Lock-on targeting is also more fiddly when multiple enemies are in the same area. It’s enraging when you run into a room with a strategy to attack one baddie, only for the lock-on to snap to someone else, snapping the camera all over the place, your attacks whiffing, and panic ensuing as a massive heap of the proverbial collides with the fan.
The bump to 60 frames also doesn’t feel as drastic because 2 and 3 offered this, with 2 getting a remaster (Scholar of the First Sin) ahead of this one, and it’s hard to remember all the way back to 2011 to notice the difference.
I’m not asking for this Remaster to incorporate huge metagame changes. I don’t need tweaks to Estus Flasks or even infinite torches, and of course, there will be many who argue they want Dark Souls to play exactly as it did back in 2011, and to hell with what the latter entries did. But personally, I’d prefer these under-the-hood refinements retrospectively added.
My other gripe comes in the form of the visuals – on PS4 Pro at least. While they do indeed look much sharper than the original PS3/Xbox 360 versions, the textures can be inconsistent and look very murky at times.
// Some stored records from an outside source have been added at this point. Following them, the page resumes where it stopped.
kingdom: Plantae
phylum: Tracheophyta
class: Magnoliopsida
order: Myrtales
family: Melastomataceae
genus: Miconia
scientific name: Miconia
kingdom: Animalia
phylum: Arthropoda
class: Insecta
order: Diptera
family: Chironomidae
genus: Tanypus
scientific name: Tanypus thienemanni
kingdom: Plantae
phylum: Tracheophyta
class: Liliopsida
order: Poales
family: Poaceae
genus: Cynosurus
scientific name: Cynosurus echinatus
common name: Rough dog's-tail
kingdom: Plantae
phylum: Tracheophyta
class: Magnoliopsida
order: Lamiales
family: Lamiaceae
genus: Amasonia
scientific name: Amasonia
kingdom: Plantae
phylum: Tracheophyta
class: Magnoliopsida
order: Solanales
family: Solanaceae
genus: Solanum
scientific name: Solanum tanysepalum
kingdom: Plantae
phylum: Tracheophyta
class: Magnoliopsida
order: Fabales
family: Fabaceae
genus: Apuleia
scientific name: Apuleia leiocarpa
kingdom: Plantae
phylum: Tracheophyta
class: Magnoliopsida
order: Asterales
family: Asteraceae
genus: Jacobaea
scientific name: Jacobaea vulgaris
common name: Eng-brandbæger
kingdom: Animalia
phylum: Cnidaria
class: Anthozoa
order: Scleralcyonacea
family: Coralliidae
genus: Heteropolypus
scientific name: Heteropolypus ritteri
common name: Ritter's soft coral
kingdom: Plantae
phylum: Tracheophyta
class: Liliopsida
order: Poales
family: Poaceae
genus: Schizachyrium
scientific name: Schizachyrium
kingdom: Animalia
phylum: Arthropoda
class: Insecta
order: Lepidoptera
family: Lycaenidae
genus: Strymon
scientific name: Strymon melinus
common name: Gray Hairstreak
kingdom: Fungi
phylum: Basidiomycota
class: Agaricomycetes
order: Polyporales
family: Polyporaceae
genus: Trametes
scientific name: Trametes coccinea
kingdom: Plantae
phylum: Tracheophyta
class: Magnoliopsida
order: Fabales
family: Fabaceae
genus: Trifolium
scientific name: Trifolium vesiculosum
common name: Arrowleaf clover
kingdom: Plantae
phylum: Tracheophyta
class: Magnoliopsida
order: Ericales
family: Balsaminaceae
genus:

There’s an inconsistency that means that some areas will look absolutely gorgeous, but other times be spoilt by garish textures that look smudged, or like when a game is still loading all the textures and details despite it starting. The 4K resolution only brings this issue even further into the light.
The ace in the hole is, of course, the Nintendo Switch. While the console may lack the visual upgrades and framerate bump the other platforms are receiving, it’s hard to turn away from the appeal of the portability of having Dark Souls everywhere I go. The risk of course is having to avoid yelling every unconscionable swear word while on a busy train, but it’s a risk worth taking. I’ve been left a little unimpressed by the textures on PS4, and feel the massively improved resolution only serves to further emphasise their murkiness, so this inadvertently makes the Switch an even more enticing prospect. It may mean a downgrade to 30 fps, but considering this is what we had way back when, I’ll happily take that experience.
Ironically, the PS4 version of the game has managed to sell me on the Switch version even more. I will 100% be getting this game at launch, it’s still an icon, I just don’t feel the PS4 version doesn’t offer a significant enough Remaster to outweigh the convenience Nintendo’s console brings, even with its sacrifices.
Dark Souls remains a phenomenal game, warts and all. This is a true remaster of the game that blew everyone away seven years ago, but that will also mean that improvements to the formula which evolved over its two sequels will be absent.
While there are some visual upgrades, they don’t go far enough and this is disappointing. 60 fps is great, but again as we’ve had that in later entries, the difference isn’t as impactful.
While there may be a minor disappointment in the PS4 upscale, the big silver lining is that this makes the Nintendo Switch version very exciting indeed.